Perhaps it had not been, had never been,
her
story at all.
CHAPTER 54
The mountain surged twice more before it burned itself out and lay silent.
The population of Pompeii who had escaped to the south moved as a great herd toward the nearest coastal town. With no belongings, no shelter, they did what any refugee people would do. They relied on the charity of others.
Stabiae welcomed them. From its position on the bay, it had stood witness to the destruction that befell Pompeii and had news of other towns as well.
To the north of Pompeii, Vesuvius had obliterated Herculaneum. Through the previous day the wind had blown ash and rock away from the town, and most residents there had believed they were safe. When the mountain had overflowed near midnight, there was no time to escape. The searing mud flowed over the city and reduced every living thing to ash.
Here in Stabiae, only a smattering of the porous rocks that had first buried Pompeii lay on the ground. They had smelled the gases and seen the cloud, but they had survived.
It was rumored that the famed naturalist and writer, Plinius Secundus, sometimes called Pliny the Elder, had sailed from Misenum, further up the coast, to Stabiae. He apparently had plans to sail to Pompeii to rescue friends, but the prevailing winds confined him to the coastal town, and his weak lungs succumbed to the odors while watching the flames shoot above Vesuvius from the beach. They had found his body at morning's light.
All this Cato learned in the short time they had spent in Stabiae. The little family group of eight he had led from Pompeii bedded down in a brothel, opened to the refugees by its prosperous owner. His mother and two sisters, along with Nigidia and Ariella, took one small room, and he shared another with Micah and Lucius. There they slept for what felt like days, then took food and wine brought by sympathetic women of the brothel. He smiled to watch Octavia whisper to them when their owner looked the other way.
Sitting on the floor beside Ariella, he worried about Nigidia, the only one of their group with no family. She had lost everything, though they would not abandon her. Ariella's brother Micah hovered over her, assuming the role of protector. Cato caught Ariella's eye and motioned his head toward the couple. She smiled. Despite their disparate background, these two had both known mistreatment, exploitation. Perhaps . . . they could find support in each other.

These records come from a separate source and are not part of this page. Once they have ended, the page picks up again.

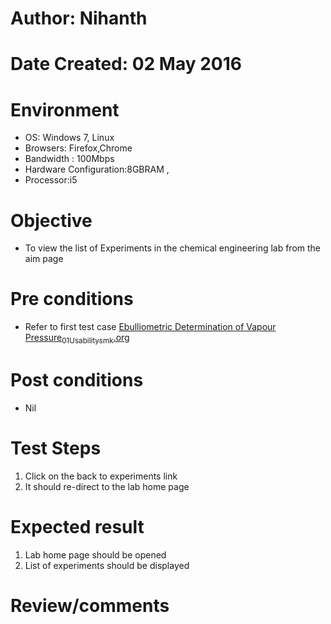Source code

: * Author: Nihanth
* Date Created: 02 May 2016
* Environment
  - OS: Windows 7, Linux
  - Browsers: Firefox,Chrome
  - Bandwidth : 100Mbps
  - Hardware Configuration:8GBRAM , 
  - Processor:i5

* Objective
  - To view the list of Experiments in the chemical engineering lab from the aim page

* Pre conditions
  - Refer to first test case [[https://github.com/Virtual-Labs/chemical-engg-iitb/blob/master/test-cases/integration_test-cases/Ebulliometric Determination of Vapour Pressure/Ebulliometric Determination of Vapour Pressure_01_Usability_smk.org][Ebulliometric Determination of Vapour Pressure_01_Usability_smk.org]]

* Post conditions
  - Nil
* Test Steps
  1. Click on the back to experiments link 
  2. It should re-direct to the lab home page

* Expected result
  1. Lab home page should be opened
  2. List of experiments should be displayed

* Review/comments


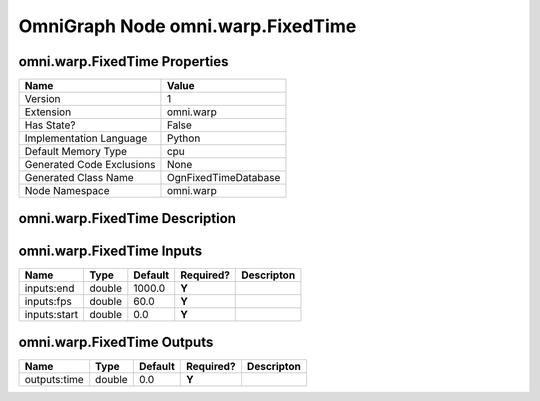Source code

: .. _GENERATED - Documentation _ognomni.warp.FixedTime:


OmniGraph Node omni.warp.FixedTime
==================================

omni.warp.FixedTime Properties
------------------------------
+---------------------------+----------------------+
| Name                      | Value                |
+===========================+======================+
| Version                   | 1                    |
+---------------------------+----------------------+
| Extension                 | omni.warp            |
+---------------------------+----------------------+
| Has State?                | False                |
+---------------------------+----------------------+
| Implementation Language   | Python               |
+---------------------------+----------------------+
| Default Memory Type       | cpu                  |
+---------------------------+----------------------+
| Generated Code Exclusions | None                 |
+---------------------------+----------------------+
| Generated Class Name      | OgnFixedTimeDatabase |
+---------------------------+----------------------+
| Node Namespace            | omni.warp            |
+---------------------------+----------------------+


omni.warp.FixedTime Description
-------------------------------


omni.warp.FixedTime Inputs
--------------------------
+--------------+--------+---------+-----------+------------+
| Name         | Type   | Default | Required? | Descripton |
+==============+========+=========+===========+============+
| inputs:end   | double | 1000.0  | **Y**     |            |
+--------------+--------+---------+-----------+------------+
| inputs:fps   | double | 60.0    | **Y**     |            |
+--------------+--------+---------+-----------+------------+
| inputs:start | double | 0.0     | **Y**     |            |
+--------------+--------+---------+-----------+------------+


omni.warp.FixedTime Outputs
---------------------------
+--------------+--------+---------+-----------+------------+
| Name         | Type   | Default | Required? | Descripton |
+==============+========+=========+===========+============+
| outputs:time | double | 0.0     | **Y**     |            |
+--------------+--------+---------+-----------+------------+

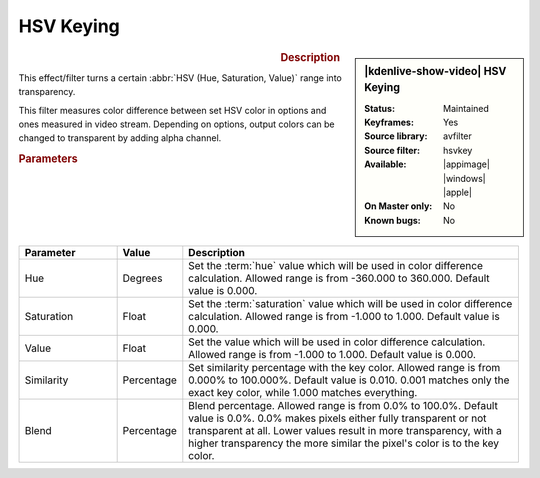 .. meta::

   :description: Kdenlive Video Effects - HSV Keying
   :keywords: KDE, Kdenlive, video editor, help, learn, easy, effects, filter, video effects, color image correction, color, image, correction, hsvkey, hsv, key, keying

.. metadata-placeholder

   :authors: - Bernd Jordan (https://discuss.kde.org/u/berndmj)

   :license: Creative Commons License SA 4.0


HSV Keying
==========

.. figure:: /images/effects_and_compositions/effects-hsvkey-2504.webp
   :width: 365px
   :figwidth: 365px
   :align: left
   :alt: effects-hsvkey-2504.webp

.. sidebar:: |kdenlive-show-video| HSV Keying

   :**Status**:
      Maintained
   :**Keyframes**:
      Yes
   :**Source library**:
      avfilter
   :**Source filter**:
      hsvkey
   :**Available**:
      |appimage| |windows| |apple|
   :**On Master only**:
      No
   :**Known bugs**:
      No

.. rst-class:: clear-both


.. rubric:: Description

This effect/filter turns a certain :abbr:`HSV (Hue, Saturation, Value)` range into transparency.

This filter measures color difference between set HSV color in options and ones measured in video stream. Depending on options, output colors can be changed to transparent by adding alpha channel.


.. rubric:: Parameters

.. list-table::
   :header-rows: 1
   :width: 100%
   :widths: 20 10 70
   :class: table-wrap

   * - Parameter
     - Value
     - Description
   * - Hue
     - Degrees
     - Set the :term:`hue` value which will be used in color difference calculation. Allowed range is from -360.000 to 360.000. Default value is 0.000.
   * - Saturation
     - Float
     - Set the :term:`saturation` value which will be used in color difference calculation. Allowed range is from -1.000 to 1.000. Default value is 0.000.
   * - Value
     - Float
     - Set the value which will be used in color difference calculation. Allowed range is from -1.000 to 1.000. Default value is 0.000.
   * - Similarity
     - Percentage
     - Set similarity percentage with the key color. Allowed range is from 0.000% to 100.000%. Default value is 0.010.  0.001 matches only the exact key color, while 1.000 matches everything.
   * - Blend
     - Percentage
     - Blend percentage. Allowed range is from 0.0% to 100.0%. Default value is 0.0%. 0.0% makes pixels either fully transparent or not transparent at all. Lower values result in more transparency, with a higher transparency the more similar the pixel's color is to the key color.


.. .. versionchanged:: 25.04
   effect is working now

   .. rubric:: Notes

   .. attention::
      This effect does not do anything as of this writing (version 23.04.3). A bug report has been filed.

Later in the morning, Cato led Ariella to the beach, to look out over the sea and breathe the air where the wind had scrubbed it clean. He held her hand, their fingers intertwined, a tranquil silence between them.

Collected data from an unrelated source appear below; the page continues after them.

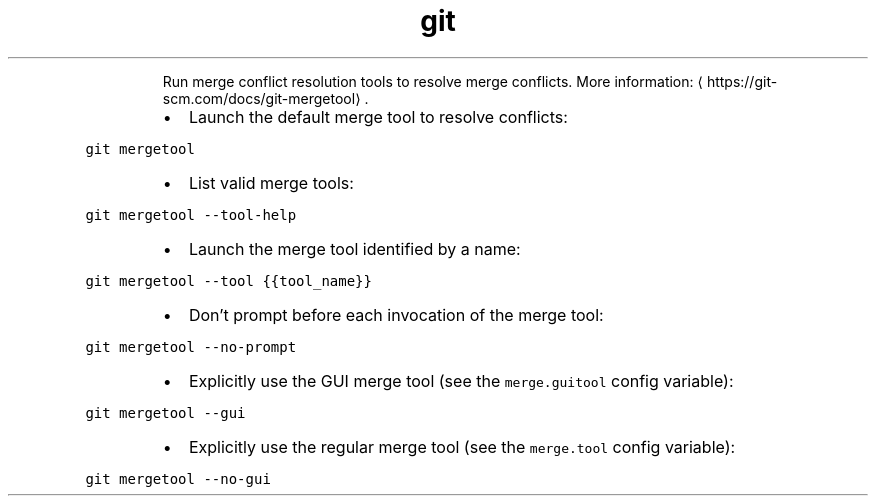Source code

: .TH git mergetool
.PP
.RS
Run merge conflict resolution tools to resolve merge conflicts.
More information: \[la]https://git-scm.com/docs/git-mergetool\[ra]\&.
.RE
.RS
.IP \(bu 2
Launch the default merge tool to resolve conflicts:
.RE
.PP
\fB\fCgit mergetool\fR
.RS
.IP \(bu 2
List valid merge tools:
.RE
.PP
\fB\fCgit mergetool \-\-tool\-help\fR
.RS
.IP \(bu 2
Launch the merge tool identified by a name:
.RE
.PP
\fB\fCgit mergetool \-\-tool {{tool_name}}\fR
.RS
.IP \(bu 2
Don't prompt before each invocation of the merge tool:
.RE
.PP
\fB\fCgit mergetool \-\-no\-prompt\fR
.RS
.IP \(bu 2
Explicitly use the GUI merge tool (see the \fB\fCmerge.guitool\fR config variable):
.RE
.PP
\fB\fCgit mergetool \-\-gui\fR
.RS
.IP \(bu 2
Explicitly use the regular merge tool (see the \fB\fCmerge.tool\fR config variable):
.RE
.PP
\fB\fCgit mergetool \-\-no\-gui\fR
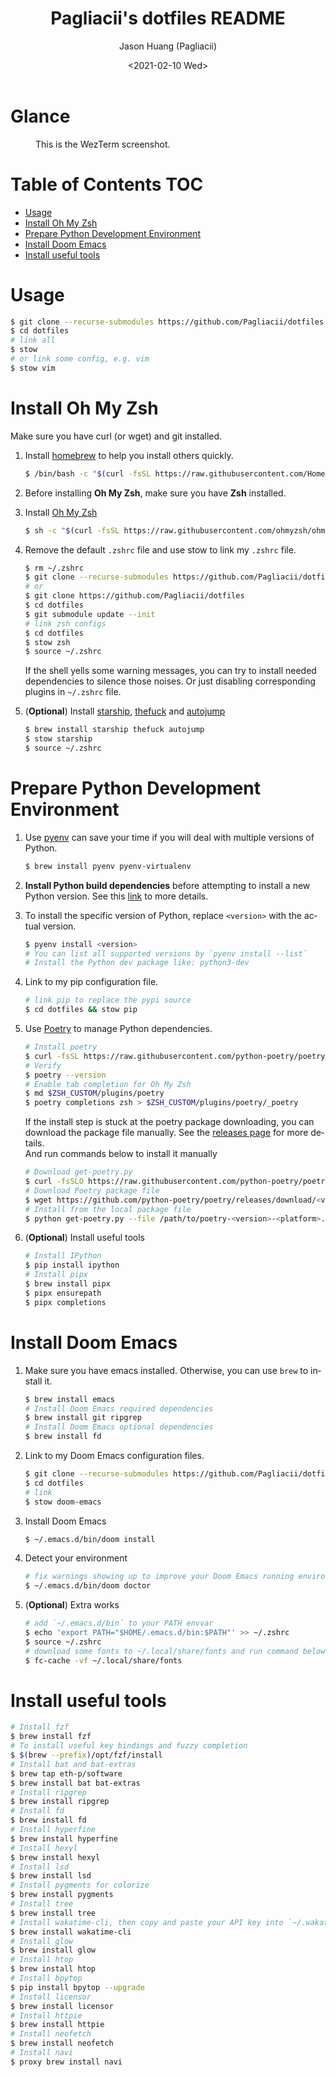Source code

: #+TITLE:       Pagliacii's dotfiles README
#+AUTHOR:      Jason Huang (Pagliacii)
#+EMAIL:       huangmianrui0310@outlook.com
#+DATE:        <2021-02-10 Wed>

#+DESCRIPTION: Recording some installation notes.
#+KEYWORDS:    README, dotfiles
#+LANGUAGE:    en
#+STARTUP:     content

* Glance

#+CAPTION: This is the WezTerm screenshot.
[[./img/screenshot.png]]

* Table of Contents :TOC:
- [[#usage][Usage]]
- [[#install-oh-my-zsh][Install Oh My Zsh]]
- [[#prepare-python-development-environment][Prepare Python Development Environment]]
- [[#install-doom-emacs][Install Doom Emacs]]
- [[#install-useful-tools][Install useful tools]]

* Usage

#+BEGIN_SRC bash
$ git clone --recurse-submodules https://github.com/Pagliacii/dotfiles
$ cd dotfiles
# link all
$ stow
# or link some config, e.g. vim
$ stow vim
#+END_SRC

* Install Oh My Zsh

Make sure you have curl (or wget) and git installed.

1. Install [[https://brew.sh/][homebrew]] to help you install others quickly.

   #+BEGIN_SRC bash
$ /bin/bash -c "$(curl -fsSL https://raw.githubusercontent.com/Homebrew/install/HEAD/install.sh)"
   #+END_SRC

2. Before installing *Oh My Zsh*, make sure you have *Zsh* installed.

3. Install [[https://github.com/ohmyzsh/ohmyzsh][Oh My Zsh]]

   #+BEGIN_SRC bash
$ sh -c "$(curl -fsSL https://raw.githubusercontent.com/ohmyzsh/ohmyzsh/master/tools/install.sh)"
   #+END_SRC

4. Remove the default ~.zshrc~ file and use stow to link my ~.zshrc~ file.

   #+BEGIN_SRC bash
$ rm ~/.zshrc
$ git clone --recurse-submodules https://github.com/Pagliacii/dotfiles
# or
$ git clone https://github.com/Pagliacii/dotfiles
$ cd dotfiles
$ git submodule update --init
# link zsh configs
$ cd dotfiles
$ stow zsh
$ source ~/.zshrc
   #+END_SRC

    If the shell yells some warning messages, you can try to install needed dependencies to silence those noises. Or just disabling corresponding plugins in ~~/.zshrc~ file.

5. (*Optional*) Install [[https://starship.rs/][starship]], [[https://github.com/nvbn/thefuck][thefuck]] and [[https://github.com/wting/autojump][autojump]]

   #+BEGIN_SRC bash
$ brew install starship thefuck autojump
$ stow starship
$ source ~/.zshrc
   #+END_SRC

* Prepare Python Development Environment

1. Use [[https://github.com/pyenv/pyenv][pyenv]] can save your time if you will deal with multiple versions of Python.

   #+BEGIN_SRC bash
$ brew install pyenv pyenv-virtualenv
   #+END_SRC

2. *Install Python build dependencies* before attempting to install a new Python version. See this [[https://github.com/pyenv/pyenv/wiki#suggested-build-environment][link]] to more details.

3. To install the specific version of Python, replace ~<version>~ with the actual version.

   #+BEGIN_SRC bash
$ pyenv install <version>
# You can list all supported versions by `pyenv install --list`
# Install the Python dev package like: python3-dev
   #+END_SRC

4. Link to my pip configuration file.

   #+BEGIN_SRC bash
# link pip to replace the pypi source
$ cd dotfiles && stow pip
   #+END_SRC

5. Use [[https://python-poetry.org][Poetry]] to manage Python dependencies.

   #+BEGIN_SRC bash
# Install poetry
$ curl -fsSL https://raw.githubusercontent.com/python-poetry/poetry/master/get-poetry.py | python -
# Verify
$ poetry --version
# Enable tab completion for Oh My Zsh
$ md $ZSH_CUSTOM/plugins/poetry
$ poetry completions zsh > $ZSH_CUSTOM/plugins/poetry/_poetry
   #+END_SRC

   If the install step is stuck at the poetry package downloading, you can download the package file manually. See the [[https://github.com/python-poetry/poetry/releases][releases page]] for more details. \\
   And run commands below to install it manually

   #+BEGIN_SRC bash
# Download get-poetry.py
$ curl -fsSLO https://raw.githubusercontent.com/python-poetry/poetry/master/get-poetry.py
# Download Poetry package file
$ wget https://github.com/python-poetry/poetry/releases/download/<version>/poetry-<version>-<platform>.tar.gz
# Install from the local package file
$ python get-poetry.py --file /path/to/poetry-<version>-<platform>.tar.gz
   #+END_SRC

6. (*Optional*) Install useful tools

   #+BEGIN_SRC bash
# Install IPython
$ pip install ipython
# Install pipx
$ brew install pipx
$ pipx ensurepath
$ pipx completions
   #+END_SRC

* Install Doom Emacs

1. Make sure you have emacs installed. Otherwise, you can use ~brew~ to install it.

   #+BEGIN_SRC bash
$ brew install emacs
# Install Doom Emacs required dependencies
$ brew install git ripgrep
# Install Doom Emacs optional dependencies
$ brew install fd
   #+END_SRC

2. Link to my Doom Emacs configuration files.

   #+BEGIN_SRC bash
$ git clone --recurse-submodules https://github.com/Pagliacii/dotfiles
$ cd dotfiles
# link
$ stow doom-emacs
   #+END_SRC

3. Install Doom Emacs

   #+BEGIN_SRC bash
$ ~/.emacs.d/bin/doom install
   #+END_SRC

4. Detect your environment

   #+BEGIN_SRC bash
# fix warnings showing up to improve your Doom Emacs running environment
$ ~/.emacs.d/bin/doom doctor
   #+END_SRC

5. (*Optional*) Extra works

   #+BEGIN_SRC bash
# add `~/.emacs.d/bin` to your PATH envvar
$ echo 'export PATH="$HOME/.emacs.d/bin:$PATH"' >> ~/.zshrc
$ source ~/.zshrc
# download some fonts to ~/.local/share/fonts and run command below
$ fc-cache -vf ~/.local/share/fonts
   #+END_SRC

* Install useful tools

#+BEGIN_SRC bash
# Install fzf
$ brew install fzf
# To install useful key bindings and fuzzy completion
$ $(brew --prefix)/opt/fzf/install
# Install bat and bat-extras
$ brew tap eth-p/software
$ brew install bat bat-extras
# Install ripgrep
$ brew install ripgrep
# Install fd
$ brew install fd
# Install hyperfine
$ brew install hyperfine
# Install hexyl
$ brew install hexyl
# Install lsd
$ brew install lsd
# Install pygments for colorize
$ brew install pygments
# Install tree
$ brew install tree
# Install wakatime-cli, then copy and paste your API key into `~/.wakatime.cfg` file
$ brew install wakatime-cli
# Install glow
$ brew install glow
# Install htop
$ brew install htop
# Install bpytop
$ pip install bpytop --upgrade
# Install licensor
$ brew install licensor
# Install httpie
$ brew install httpie
# Install neofetch
$ brew install neofetch
# Install navi
$ proxy brew install navi
#+END_SRC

She had not asked him any questions, but he had answers. "We will go to Rome."
Ariella did not speak, and he could feel her tremble beside him. He turned her to face him and held both her hands. "We will go to Rome and you will be my wife. We will tend my uncle's vineyards and make wine. We will raise a family and fight against evil, together."
"How can we—"
Cato shook his head. "Do not speak of obstacles. We have defeated a mountain, Ariella. There is nothing left we cannot face."
Her torn tunic revealed the healing scar on her upper arm. He traced the cross with his fingertip, and she followed the motion with her eyes. She whispered, as though to herself. "He was wounded for our transgressions."
Cato brought her face to his own and kissed her lips with all the promise of the future.
Across the bay, the first wave of rescue ships from Rome crested the horizon, their white sails billowing.
Ariella buried her face in his chest, and he bent to hear her words.
"And by His stripes we are healed."
Author’s Note
In some ways, we owe a debt of gratitude to the mountain called Vesuvius, and to those who perished under its flow. So much of what we know of life at the height of the Roman Empire has come to us through the frozen-in-time city unearthed in the region of Campania, near modern Naples.